Records supplied:
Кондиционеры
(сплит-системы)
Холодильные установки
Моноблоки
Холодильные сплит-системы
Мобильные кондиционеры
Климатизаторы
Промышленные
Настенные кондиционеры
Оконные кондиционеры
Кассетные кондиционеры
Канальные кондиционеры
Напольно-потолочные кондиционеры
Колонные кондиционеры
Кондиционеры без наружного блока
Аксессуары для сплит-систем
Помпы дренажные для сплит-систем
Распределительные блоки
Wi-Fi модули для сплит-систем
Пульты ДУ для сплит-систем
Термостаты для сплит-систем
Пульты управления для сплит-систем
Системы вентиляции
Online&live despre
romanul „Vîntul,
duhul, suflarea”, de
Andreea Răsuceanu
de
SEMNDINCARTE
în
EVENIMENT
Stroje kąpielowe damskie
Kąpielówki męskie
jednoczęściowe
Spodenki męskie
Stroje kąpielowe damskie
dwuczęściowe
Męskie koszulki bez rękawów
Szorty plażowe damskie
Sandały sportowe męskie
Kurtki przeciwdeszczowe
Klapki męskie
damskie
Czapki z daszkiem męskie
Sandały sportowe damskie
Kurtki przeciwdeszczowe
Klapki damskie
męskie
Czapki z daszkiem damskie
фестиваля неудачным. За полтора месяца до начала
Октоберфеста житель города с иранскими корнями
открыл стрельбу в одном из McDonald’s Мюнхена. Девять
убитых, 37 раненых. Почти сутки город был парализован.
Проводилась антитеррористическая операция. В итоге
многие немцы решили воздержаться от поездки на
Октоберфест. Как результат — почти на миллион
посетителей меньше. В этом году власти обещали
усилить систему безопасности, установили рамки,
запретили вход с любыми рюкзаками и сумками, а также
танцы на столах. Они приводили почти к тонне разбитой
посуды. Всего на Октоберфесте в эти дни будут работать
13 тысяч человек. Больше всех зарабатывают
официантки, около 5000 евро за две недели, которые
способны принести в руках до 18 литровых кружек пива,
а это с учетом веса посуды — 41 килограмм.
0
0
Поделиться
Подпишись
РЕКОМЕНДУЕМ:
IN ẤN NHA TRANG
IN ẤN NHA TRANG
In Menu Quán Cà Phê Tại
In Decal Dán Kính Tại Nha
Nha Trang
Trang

Your instructions: Copy every line of the data above verbatim, keeping the original order.

Exercise solution:
Кондиционеры
(сплит-системы)
Холодильные установки
Моноблоки
Холодильные сплит-системы
Мобильные кондиционеры
Климатизаторы
Промышленные
Настенные кондиционеры
Оконные кондиционеры
Кассетные кондиционеры
Канальные кондиционеры
Напольно-потолочные кондиционеры
Колонные кондиционеры
Кондиционеры без наружного блока
Аксессуары для сплит-систем
Помпы дренажные для сплит-систем
Распределительные блоки
Wi-Fi модули для сплит-систем
Пульты ДУ для сплит-систем
Термостаты для сплит-систем
Пульты управления для сплит-систем
Системы вентиляции
Online&live despre
romanul „Vîntul,
duhul, suflarea”, de
Andreea Răsuceanu
de
SEMNDINCARTE
în
EVENIMENT
Stroje kąpielowe damskie
Kąpielówki męskie
jednoczęściowe
Spodenki męskie
Stroje kąpielowe damskie
dwuczęściowe
Męskie koszulki bez rękawów
Szorty plażowe damskie
Sandały sportowe męskie
Kurtki przeciwdeszczowe
Klapki męskie
damskie
Czapki z daszkiem męskie
Sandały sportowe damskie
Kurtki przeciwdeszczowe
Klapki damskie
męskie
Czapki z daszkiem damskie
фестиваля неудачным. За полтора месяца до начала
Октоберфеста житель города с иранскими корнями
открыл стрельбу в одном из McDonald’s Мюнхена. Девять
убитых, 37 раненых. Почти сутки город был парализован.
Проводилась антитеррористическая операция. В итоге
многие немцы решили воздержаться от поездки на
Октоберфест. Как результат — почти на миллион
посетителей меньше. В этом году власти обещали
усилить систему безопасности, установили рамки,
запретили вход с любыми рюкзаками и сумками, а также
танцы на столах. Они приводили почти к тонне разбитой
посуды. Всего на Октоберфесте в эти дни будут работать
13 тысяч человек. Больше всех зарабатывают
официантки, около 5000 евро за две недели, которые
способны принести в руках до 18 литровых кружек пива,
а это с учетом веса посуды — 41 килограмм.
0
0
Поделиться
Подпишись
РЕКОМЕНДУЕМ:
IN ẤN NHA TRANG
IN ẤN NHA TRANG
In Menu Quán Cà Phê Tại
In Decal Dán Kính Tại Nha
Nha Trang
Trang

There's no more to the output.